Each line below that holds the word "center" counts toward the answer; reply with the total number only.

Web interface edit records
==*==

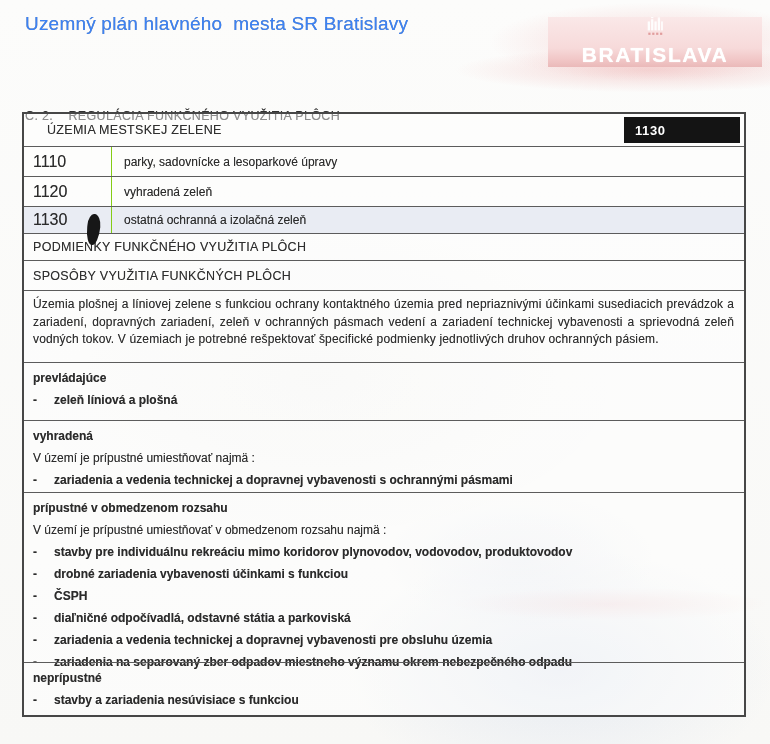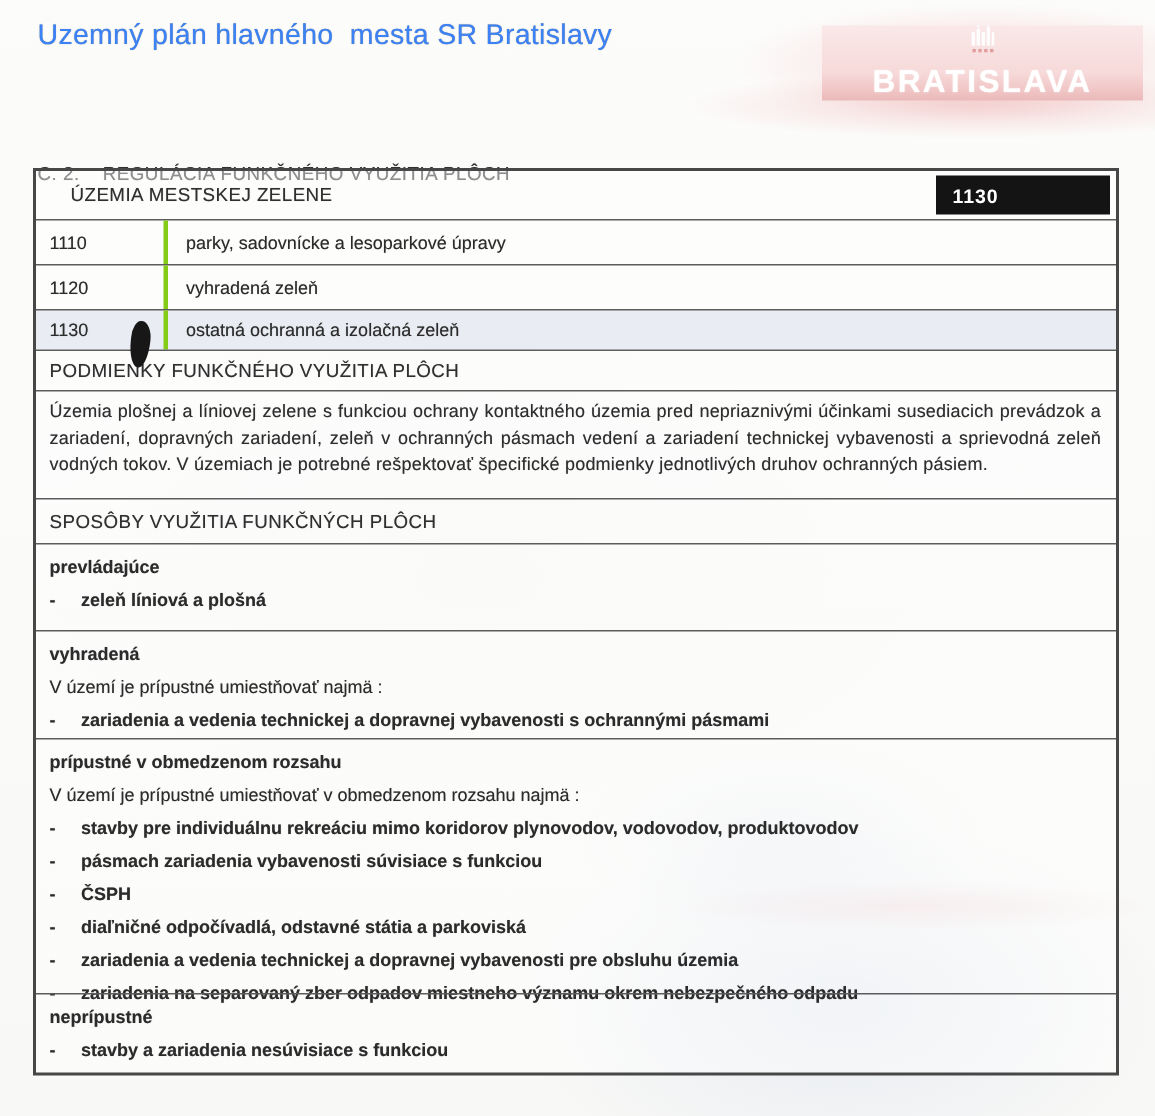--- a/index.html
+++ b/index.html
@@ -57,8 +57,8 @@
   .zone-row{display:flex;}
   .zr-30{height:30px;} .zr-27{height:27px;}
   .zone-code{
-    width:88px;border-right:3px solid #84cc16;display:flex;align-items:center;
-    padding-left:9px;box-sizing:border-box;font-size:12px;flex:none;
+    width:88px;border-right:1px solid #84cc16;display:flex;align-items:center;
+    padding-left:9px;box-sizing:border-box;font-size:16px;flex:none;
   }
   .zone-label{display:flex;align-items:center;padding-left:12px;font-size:12px;flex:1;}
   .hl{background:#e9ecf3;}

==*==

--- Task solution ---
3